In order to help you I need more information. Do you own the house? Do you know if he owns his and if not do you have the same landlord?
Also where is the fence now and what is the story fo the concrete posts in your property?. (ie why are they there and hat is/was ther purpose?)
The following answer assumes you are both owner occupiers.
In order to work out the precise boundaries your first step should be the information provided by your conveyancing solicitor. There should have been a report on property or similar document prepared by your solicitor at the time of purchase. This should set out the extent of the property and the boundaries and also the reason for the solicitor coming to this conclusion. If you no longer have this document then it may be that your old solicitor has (although they are only required to keep documents for 6 years).
You can also use this link to go to the land registry (https://www.gov.uk/search-property-information-land-registry) where you can download a copy of the title plan. This will show the general boundaries of the property. The price for this is £3.
If the properties are garage linked then I am guessing that they are part of a development that was all built at the same time. What is the position with other houses nearby? Do their boundary fences follow the line you suggest? If so it would suggest that that the boundary may lie in the same place in your garden too. You can also obtain copies of the title plan for nearby properties.

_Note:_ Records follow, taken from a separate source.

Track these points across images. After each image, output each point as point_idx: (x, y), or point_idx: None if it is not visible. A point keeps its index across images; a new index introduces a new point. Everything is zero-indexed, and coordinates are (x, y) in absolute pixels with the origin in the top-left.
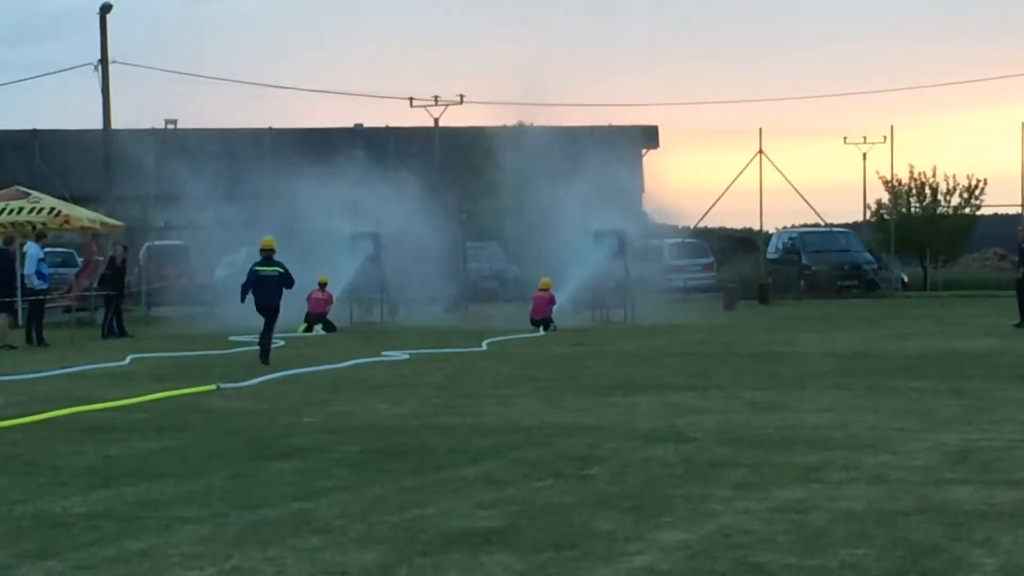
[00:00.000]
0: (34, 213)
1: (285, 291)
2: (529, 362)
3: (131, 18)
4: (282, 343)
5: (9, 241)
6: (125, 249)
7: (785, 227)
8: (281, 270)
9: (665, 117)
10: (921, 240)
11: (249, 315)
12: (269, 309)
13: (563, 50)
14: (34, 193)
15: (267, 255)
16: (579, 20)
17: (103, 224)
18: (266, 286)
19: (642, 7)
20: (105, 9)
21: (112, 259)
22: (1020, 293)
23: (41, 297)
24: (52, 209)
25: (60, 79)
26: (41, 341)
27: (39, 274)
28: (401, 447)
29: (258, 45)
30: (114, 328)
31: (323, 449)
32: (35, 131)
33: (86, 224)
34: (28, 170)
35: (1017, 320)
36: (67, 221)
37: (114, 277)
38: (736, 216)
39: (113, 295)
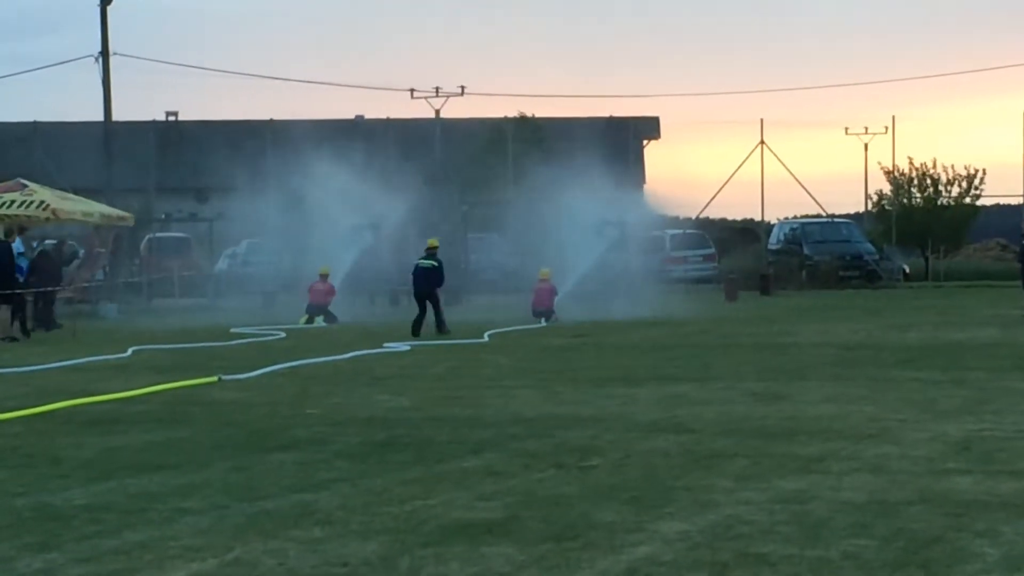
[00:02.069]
0: (24, 207)
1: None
2: (530, 354)
3: (131, 10)
4: (283, 335)
5: (9, 232)
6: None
7: (786, 218)
8: (435, 263)
9: (666, 108)
10: (922, 231)
11: (247, 309)
12: (422, 294)
13: (564, 41)
14: (32, 185)
15: (430, 252)
16: (580, 10)
17: (103, 216)
18: (421, 276)
19: None
20: (105, 1)
21: (47, 254)
22: None
23: (20, 291)
24: (41, 203)
25: (61, 71)
26: (26, 333)
27: (16, 267)
28: (402, 439)
29: (258, 37)
30: (47, 321)
31: (324, 441)
32: (36, 124)
33: (76, 219)
34: (29, 163)
35: None
36: (55, 215)
37: (53, 272)
38: (737, 207)
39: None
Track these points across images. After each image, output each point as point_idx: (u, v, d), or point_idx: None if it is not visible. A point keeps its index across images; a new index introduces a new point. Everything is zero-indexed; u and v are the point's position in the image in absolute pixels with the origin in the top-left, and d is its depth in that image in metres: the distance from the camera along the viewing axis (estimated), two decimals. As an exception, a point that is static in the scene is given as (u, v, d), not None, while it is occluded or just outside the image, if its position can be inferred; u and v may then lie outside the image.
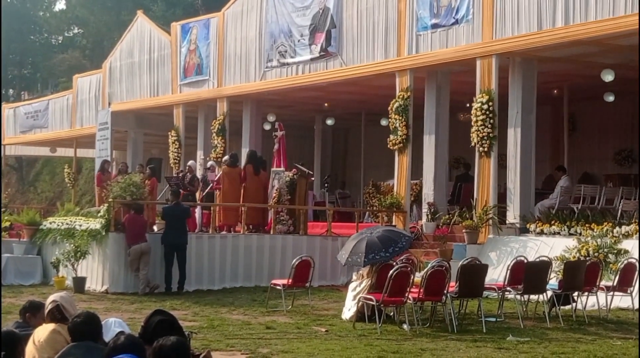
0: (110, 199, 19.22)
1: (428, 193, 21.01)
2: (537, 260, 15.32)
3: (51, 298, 6.93)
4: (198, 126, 28.25)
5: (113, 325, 6.62)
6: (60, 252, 19.55)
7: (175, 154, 28.36)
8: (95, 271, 19.16)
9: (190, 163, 24.24)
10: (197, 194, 22.65)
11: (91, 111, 33.11)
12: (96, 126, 30.30)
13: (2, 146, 39.43)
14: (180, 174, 23.55)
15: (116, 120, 29.40)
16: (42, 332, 6.65)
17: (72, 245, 19.24)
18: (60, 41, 57.53)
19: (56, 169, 44.47)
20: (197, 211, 21.91)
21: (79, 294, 18.10)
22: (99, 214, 19.49)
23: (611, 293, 14.63)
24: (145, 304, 16.32)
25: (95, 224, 19.27)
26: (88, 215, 20.78)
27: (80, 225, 19.99)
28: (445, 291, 13.40)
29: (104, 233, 18.93)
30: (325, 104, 28.10)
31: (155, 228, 20.61)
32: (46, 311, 6.91)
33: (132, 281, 18.66)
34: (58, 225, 21.18)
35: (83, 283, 18.78)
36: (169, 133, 28.61)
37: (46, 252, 21.32)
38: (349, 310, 14.35)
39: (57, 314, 6.76)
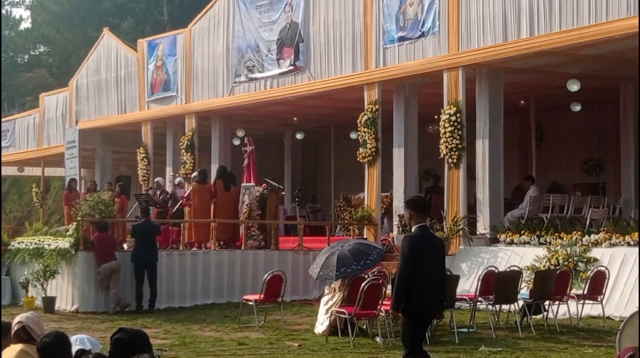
0: (78, 218, 19.07)
1: (399, 205, 21.03)
2: (508, 269, 15.40)
3: (17, 319, 6.85)
4: (167, 142, 28.14)
5: (75, 342, 6.53)
6: (29, 272, 19.35)
7: (144, 171, 28.22)
8: (65, 291, 18.99)
9: (158, 179, 24.14)
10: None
11: (58, 129, 32.87)
12: (64, 144, 30.10)
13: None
14: (150, 192, 23.44)
15: (84, 138, 29.22)
16: (10, 353, 6.56)
17: (41, 265, 19.06)
18: (26, 60, 57.18)
19: (24, 188, 44.09)
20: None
21: (49, 314, 17.93)
22: (68, 233, 19.35)
23: (582, 301, 14.72)
24: (116, 323, 16.18)
25: (64, 243, 19.11)
26: (57, 234, 20.61)
27: (49, 244, 19.81)
28: (417, 303, 13.38)
29: (73, 252, 18.77)
30: (295, 119, 28.12)
31: (125, 246, 20.46)
32: (12, 332, 6.82)
33: (102, 300, 18.51)
34: (27, 245, 20.98)
35: (53, 303, 18.60)
36: (138, 150, 28.47)
37: (15, 272, 21.10)
38: (321, 324, 14.32)
39: (24, 335, 6.67)
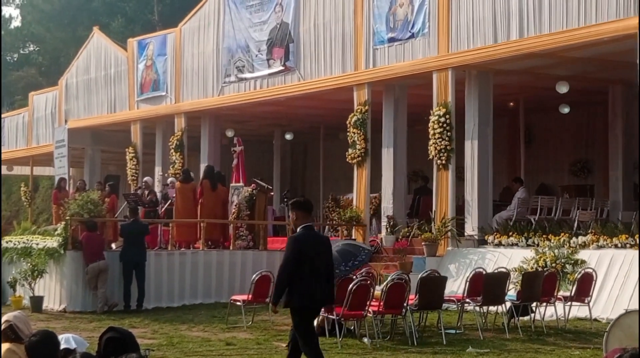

Is your neighbour responsible for the fence or are you?
Once you have armed yourself with this information you should talk to you neighbour about where the boundary lies and therefore where the fence should go. Hopefully your neighbour will agree with you. Remember this must all be done politely and with tact. You are just trying to make sure it is all done properly (It may help to point out that if it is put in the wrong place then he has a potential problem with any future occupiers of your home who may discover it when purchasing) and are pleased that he is fixing the fence. Issues like this if handled badly can poison relations between neighbours for years to come.
If you can not reach agreement than you will need to consider instructing a solicitor or contacting Royal Institute of Chartered Surveyors at www.rics.org or on 024 7686 8555. They run a scheme where they can put you in touch with a surveyor who will give you 30 minutes free advice. You may also want to consider using a mediator to help resolve the dispute try this link for mediators. (http://www.resolution.org.uk/mediation/).
Remember these things are best done by agreement if possible.
I hope this answers your question but please do not hesitate to seek clarification.